Yeni Yaklaşım Genç Yetişkin İntihar Riskinin Tahminini İyileştirebilir

İntihar, ABD'de 15 ila 34 yaşları arasında ikinci önde gelen ölüm nedeni olmasına rağmen, intihar davranışını tahmin etme yeteneği hala şanstan biraz daha iyidir. Pittsburgh Üniversitesi Tıp Fakültesi'nden araştırmacılar, yeni bir yöntemin depresif belirtilerin dalgalanmasını ve ciddiyetini izleyerek yüksek risk altındakileri daha iyi tespit edebileceğine inanıyor.

Araştırmacılar, yeni stratejinin risk altındaki genç yetişkinlerde intihar davranışı riskini tahmin etmede tek başına psikiyatrik tanı kullanmaktan çok daha iyi olduğuna inanıyor.

Yeni bir Tahmin Riski Puanının açıklamasını içeren bulguları, JAMA Psikiyatri. Araştırmacılar, yeni aracın klinisyenlere intihar davranışı riski taşıyan hastaları daha iyi belirlemelerine ve mevcut standarttan daha erken müdahaleyi kolaylaştıracağına inanıyor.

Kıdemli yazar Nadine Melhem, "İntihar davranışını tahmin etmek, psikiyatride en zorlu görevlerden biridir, ancak yaşamı tehdit eden bir sonuç için, sadece şanstan biraz daha iyi yaptığımız kesinlikle kabul edilemez" dedi. Pitt's School of Medicine'de psikiyatri doçenti.

Doktorlar intihar riskini tahmin ederken büyük ölçüde psikiyatrik tanılara güvenirler, ancak oldukça yararlı olsalar da, teşhisler tek başına harika bir iş çıkarmaz çünkü bunlar genellikle değişmeyen etiketlerdir.

Bunun yerine Melhem, risk altındaki genç yetişkinlerde intihar davranışı olasılığını işaret etmede daha doğru bir model olduğu için, zamanla değişebilecek semptomları tanımlayacak bir öngörücü model geliştirmek istedi.

Çalışmada Melhem, Columbia Üniversitesi'nde psikiyatri profesörü olan Pitt meslektaşı David Brent ve M.D. John Mann ile birlikte, ebeveynlerine duygudurum bozukluğu teşhisi konduğu için intihar davranışı açısından yüksek risk altında olan 663 genç yetişkini takip etti.

12 yıldan fazla bir süredir, ebeveynler ve çocukları, depresyon, umutsuzluk, sinirlilik, dürtüsellik, saldırganlık ve dürtüsel saldırganlığın psikiyatrik tanıları ve semptomları için standart değerlendirmeler yoluyla periyodik olarak değerlendirildi.

Tüm bu semptomlar için verileri analiz ettikten sonra, araştırmacılar şiddetli depresif semptomlara sahip olmanın ve bu semptomların zaman içinde yüksek değişkenliğinin intihar davranışının en doğru öngörücüsü olduğunu buldular. Zaman içinde dürtüsellik ve saldırganlığın şiddeti ve değişkenliği tahmin modeline katkıda bulunmadı.

Araştırma ekibi, Depresif belirtilerdeki bu değişkenlik ölçüsünü daha genç yaş, duygudurum bozuklukları, çocuklukta kötüye kullanım ve bir Tahmin Risk Puanı geliştirmek için kişisel ve ebeveyn intihar girişimi öyküsü gibi diğer ilgili faktörlerle birleştirdi.

Bu risk faktörlerinden 3 veya daha fazla puanın intihar davranışı için daha yüksek bir riske işaret ettiği sonucuna varmışlardır. Çalışma popülasyonunda bu eşiği kullanarak, tahmin testinin şu anda mevcut modellerden çok daha iyi, yüzde 87 hassas olduğunu buldular.

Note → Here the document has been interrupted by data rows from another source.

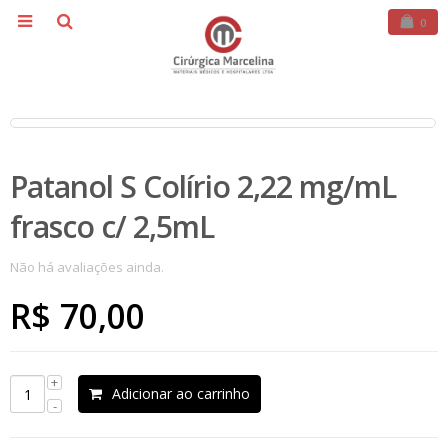
0
Patanol S Colírio 2,22 mg/mL
frasco c/ 2,5mL
Não há avaliações ainda.
R$
70,00
Adicionar ao carrinho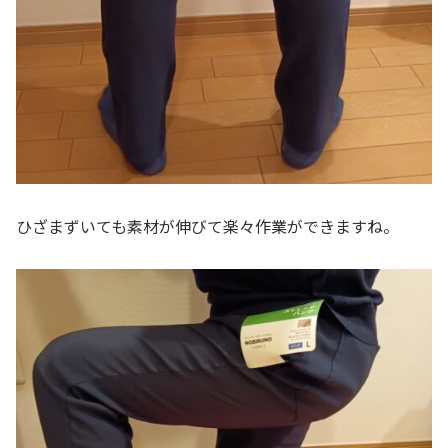
ひざまずいても素材が伸びて楽々作業ができますね。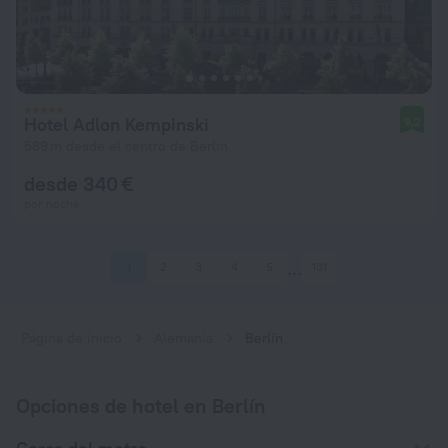
Hotel Adlon Kempinski
9,2
589 m desde el centro de Berlín
desde 340 €
por noche
1
2
3
4
5
131
Página de inicio
Alemania
Berlín
Opciones de hotel en Berlín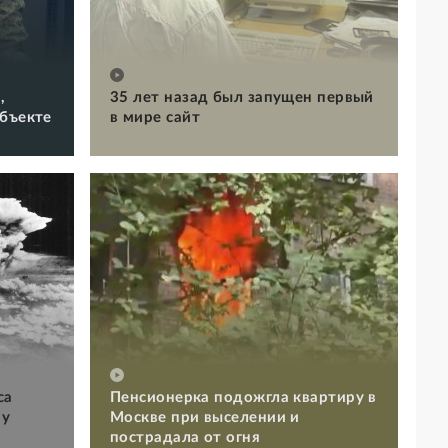
,
35 лет назад был запущен первый
объекте
в мире сайт
са
Пенсионерка подожгла квартиру в
му
Москве при выселении и
пострадала от огня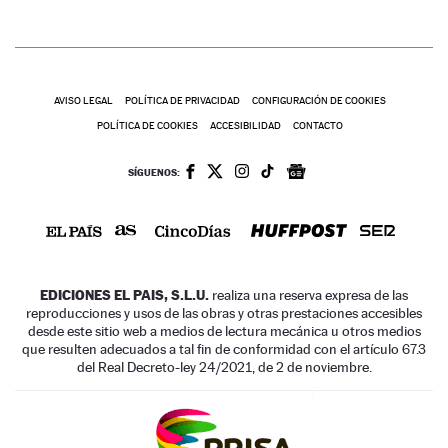
AVISO LEGAL
POLÍTICA DE PRIVACIDAD
CONFIGURACIÓN DE COOKIES
POLÍTICA DE COOKIES
ACCESIBILIDAD
CONTACTO
SÍGUENOS:
EDICIONES EL PAIS, S.L.U.
realiza una reserva expresa de las
reproducciones y usos de las obras y otras prestaciones accesibles
desde este sitio web a medios de lectura mecánica u otros medios
que resulten adecuados a tal fin de conformidad con el artículo 67.3
del Real Decreto-ley 24/2021, de 2 de noviembre.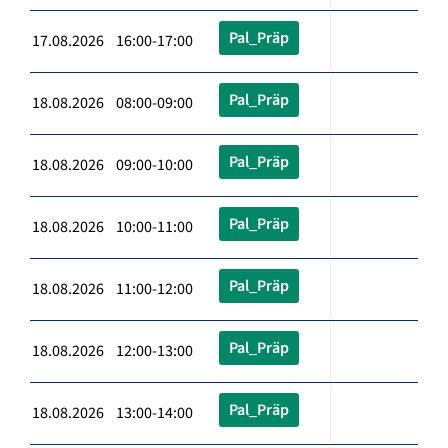
Pal_Präp
17.08.2026 16:00-17:00
Pal_Präp
18.08.2026 08:00-09:00
Pal_Präp
18.08.2026 09:00-10:00
Pal_Präp
18.08.2026 10:00-11:00
Pal_Präp
18.08.2026 11:00-12:00
Pal_Präp
18.08.2026 12:00-13:00
Pal_Präp
18.08.2026 13:00-14:00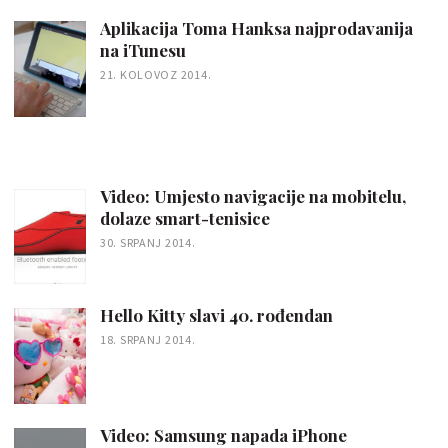
Aplikacija Toma Hanksa najprodavanija
na iTunesu
21. KOLOVOZ 2014.
Video: Umjesto navigacije na mobitelu,
dolaze smart-tenisice
30. SRPANJ 2014.
Hello Kitty slavi 40. rođendan
18. SRPANJ 2014.
Video: Samsung napada iPhone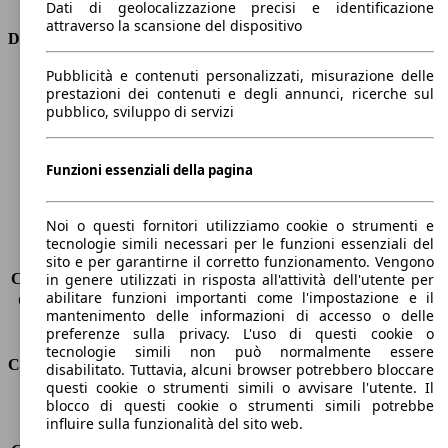
Dati di geolocalizzazione precisi e identificazione
attraverso la scansione del dispositivo
Dimensioni
Pubblicità e contenuti personalizzati, misurazione delle
Lunghezza
4690 mm
prestazioni dei contenuti e degli annunci, ricerche sul
Altezza
1530 mm
pubblico, sviluppo di servizi
Larghezza
1850 mm
Passo
2650 mm
Peso massimo
2105 kg
Funzioni essenziali della pagina
Carico massimo
-
Porte
5
Noi o questi fornitori utilizziamo cookie o strumenti e
Sedili
5
tecnologie simili necessari per le funzioni essenziali del
Carico sul tetto
-
sito e per garantirne il corretto funzionamento. Vengono
Capacità di traino (senza freni)
-
in genere utilizzati in risposta all'attività dell'utente per
abilitare funzioni importanti come l'impostazione e il
Capacità di traino (con freni)
1600 kg
mantenimento delle informazioni di accesso o delle
Volume del bagagliaio
608 - 1653 l
preferenze sulla privacy. L'uso di questi cookie o
tecnologie simili non può normalmente essere
Consumi
disabilitato. Tuttavia, alcuni browser potrebbero bloccare
questi cookie o strumenti simili o avvisare l'utente. Il
blocco di questi cookie o strumenti simili potrebbe
Emissioni di CO2*
116 g/km (komb.)
influire sulla funzionalità del sito web.
Consumo (urbano)
5.3 l/100km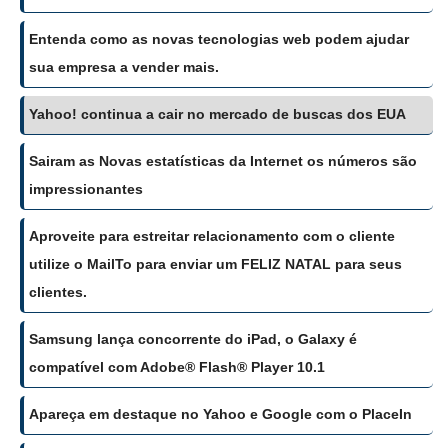
Entenda como as novas tecnologias web podem ajudar
sua empresa a vender mais.
Yahoo! continua a cair no mercado de buscas dos EUA
Sairam as Novas estatísticas da Internet os números são
impressionantes
Aproveite para estreitar relacionamento com o cliente
utilize o MailTo para enviar um FELIZ NATAL para seus
clientes.
Samsung lança concorrente do iPad, o Galaxy é
compatível com Adobe® Flash® Player 10.1
Apareça em destaque no Yahoo e Google com o PlaceIn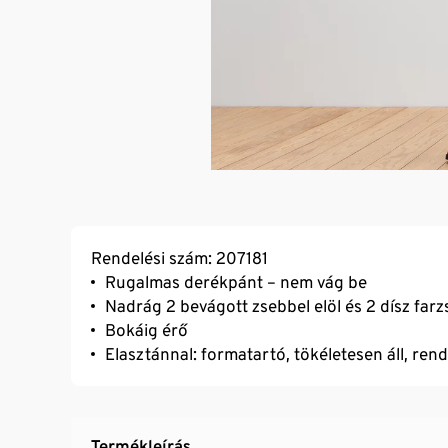
Rendelési szám: 207181
Rugalmas derékpánt – nem vág be
Nadrág 2 bevágott zsebbel elöl és 2 dísz far
Bokáig érő
Elasztánnal: formatartó, tökéletesen áll, ren
Termékleírás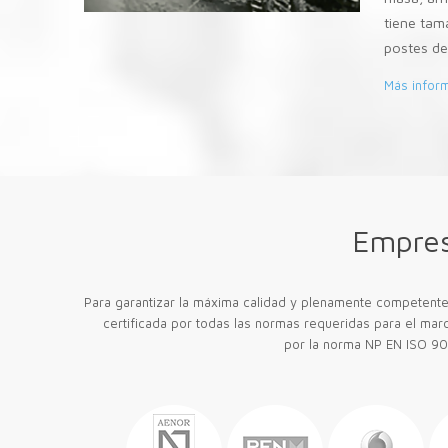
tiene tam
postes de
Más infor
Empres
Para garantizar la máxima calidad y plenamente competente
certificada por todas las normas requeridas para el marc
por la norma NP EN ISO 9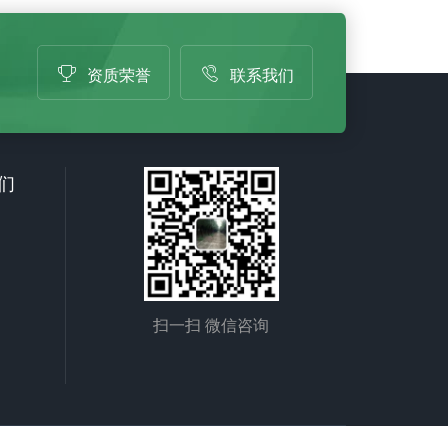
，花蓝紫
形或倒
资质荣誉
联系我们
cm。原
布在中
雅，可
，全年
们
扫一扫 微信咨询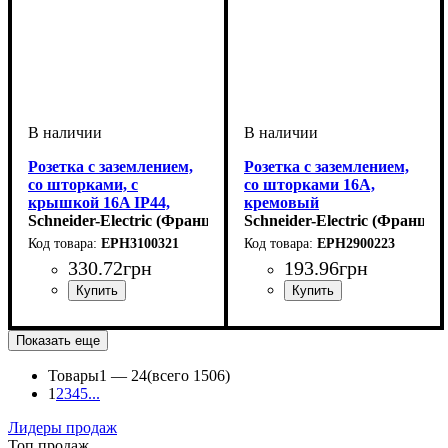
Розетка с заземлением,
Розетка с заземлением,
со шторками, с
со шторками 16A,
крышкой 16A IP44,
кремовый
белый
Schneider-Electric (Франция)
Schneider-Electric (Франция
EPH3100321
EPH2900223
330
.
72
грн
193
.
96
грн
Тип электрофурнитуры
Защитная шторка
Серия
Цвет
: Белый
: Asfora
: Cо
:
Тип электрофурнитуры
Защитная шторка
Серия
Цвет
: Кремовый
: Asfora
: Cо
:
Розетки
шторками
Розетки
шторками
Показать еще
Товары
1 —
24
(всего 1506)
1
2
3
4
5
...
Лидеры продаж
Топ продаж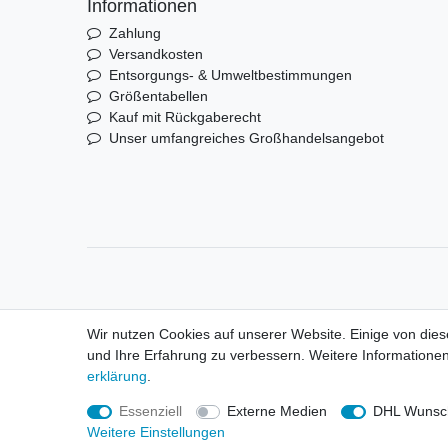
Informationen
Zahlung
Versandkosten
Entsorgungs- & Umweltbestimmungen
Größentabellen
Kauf mit Rückgaberecht
Unser umfangreiches Großhandelsangebot
Wir nutzen Cookies auf unserer Website. Einige von dies
und Ihre Erfahrung zu verbessern. Weitere Informationen
© Copyright 2026 | Alle Rechte vorbehalten. HL-Hand
erklärung
.
Alle Markennamen, Warenzeichen sowie sämtliche Pro
Essenziell
Externe Medien
DHL Wunsch
Weitere Einstellungen
Preise nur für registrierte Händler, ansonsten zeigt d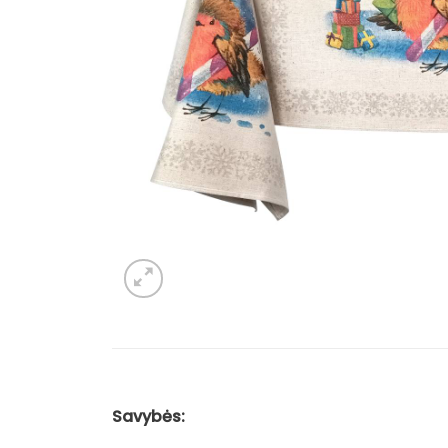
Savybės: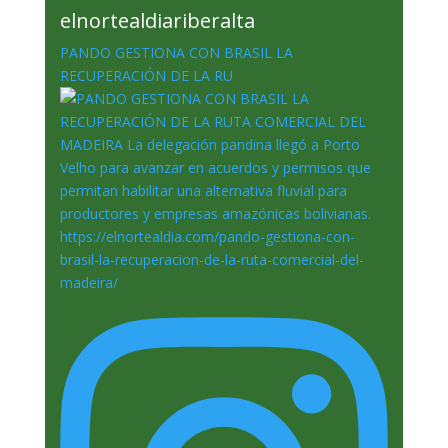
elnortealdiariberalta
PANDO GESTIONA CON BRASIL LA
RECUPERACIÓN DE LA RU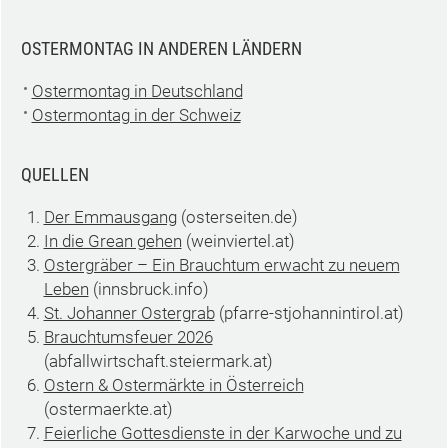
OSTERMONTAG IN ANDEREN LÄNDERN
Ostermontag in Deutschland
Ostermontag in der Schweiz
QUELLEN
Der Emmausgang
(osterseiten.de)
In die Grean gehen
(weinviertel.at)
Ostergräber – Ein Brauchtum erwacht zu neuem
Leben
(innsbruck.info)
St. Johanner Ostergrab
(pfarre-stjohannintirol.at)
Brauchtumsfeuer 2026
(abfallwirtschaft.steiermark.at)
Ostern & Ostermärkte in Österreich
(ostermaerkte.at)
Feierliche Gottesdienste in der Karwoche und zu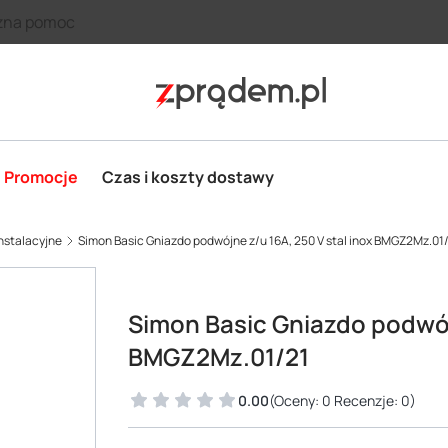
zna pomoc
Promocje
Czas i koszty dostawy
nstalacyjne
Simon Basic Gniazdo podwójne z/u 16A, 250 V stal inox BMGZ2Mz.01
Simon Basic Gniazdo podwójn
BMGZ2Mz.01/21
0.00
(Oceny: 0 Recenzje: 0)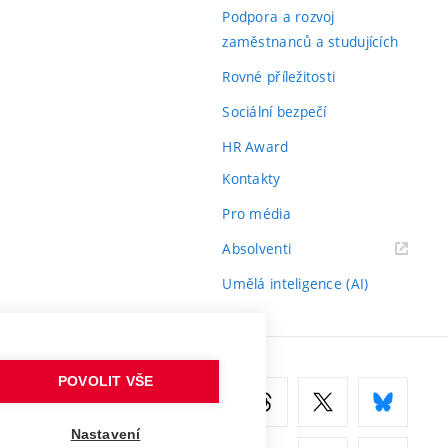
odkaz)
Podpora a rozvoj
zaměstnanců a studujících
Rovné příležitosti
Sociální bezpečí
HR Award
Kontakty
Pro média
(externí
Absolventi
odkaz)
Umělá inteligence (AI)
POVOLIT VŠE
Nastavení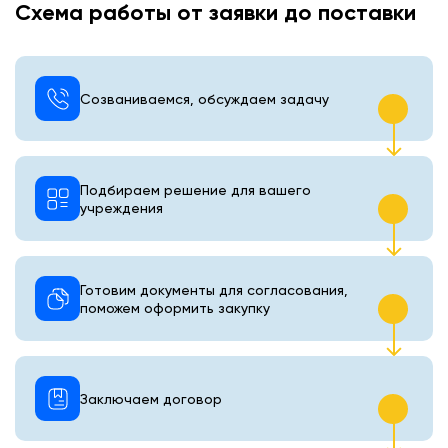
Схема работы от заявки до поставки
Созваниваемся, обсуждаем задачу
Подбираем решение для вашего
учреждения
Готовим документы для согласования,
поможем оформить закупку
Заключаем договор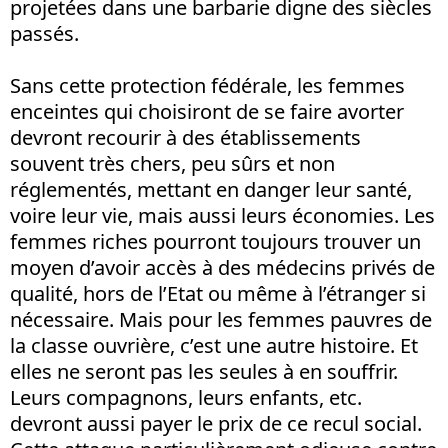
projetées dans une barbarie digne des siècles
passés.
Sans cette protection fédérale, les femmes
enceintes qui choisiront de se faire avorter
devront recourir à des établissements
souvent très chers, peu sûrs et non
réglementés, mettant en danger leur santé,
voire leur vie, mais aussi leurs économies. Les
femmes riches pourront toujours trouver un
moyen d’avoir accès à des médecins privés de
qualité, hors de l’Etat ou même à l’étranger si
nécessaire. Mais pour les femmes pauvres de
la classe ouvrière, c’est une autre histoire. Et
elles ne seront pas les seules à en souffrir.
Leurs compagnons, leurs enfants, etc.
devront aussi payer le prix de ce recul social.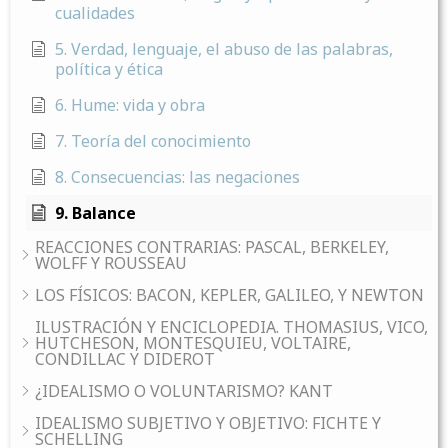
cualidades
5. Verdad, lenguaje, el abuso de las palabras,
política y ética
6. Hume: vida y obra
7. Teoría del conocimiento
8. Consecuencias: las negaciones
9. Balance
REACCIONES CONTRARIAS: PASCAL, BERKELEY,
WOLFF Y ROUSSEAU
LOS FÍSICOS: BACON, KEPLER, GALILEO, Y NEWTON
ILUSTRACIÓN Y ENCICLOPEDIA. THOMASIUS, VICO,
HUTCHESON, MONTESQUIEU, VOLTAIRE,
CONDILLAC Y DIDEROT
¿IDEALISMO O VOLUNTARISMO? KANT
IDEALISMO SUBJETIVO Y OBJETIVO: FICHTE Y
SCHELLING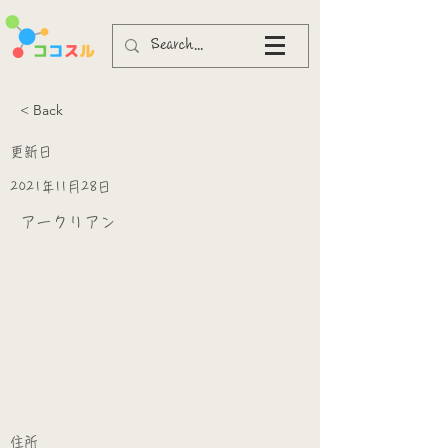
< Back
更新日
2021年11月28日
アークリアン
​
​住所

Melhem, modelin bağımsız olarak test edilmesi ve farklı popülasyonlarda kopyalanması gerektiğini ve Tahmin Risk Puanını daha doğru hale getirmek için nesnel biyolojik belirteçleri içeren gelecekteki araştırmalara ihtiyaç duyulacağını söyledi.

"Bulgularımız, hastaları tedavi ederken, klinisyenlerin mevcut ve geçmişteki depresif semptomların ciddiyetine özellikle dikkat etmeleri ve intihar riskini azaltmak için şiddetini ve dalgalanmalarını azaltmaya çalışmaları gerektiğini göstermektedir" dedi.

"Tahmin Riski Puanı, yüksek riskli bireylerde intihar riskini tahmin etmeye yardımcı olmak için doktorun araç setine değerli bir ektir ve çok az maliyetle yapılabilir, çünkü gerekli bilgiler zaten standart değerlendirmelerin bir parçası olarak toplanmaktadır."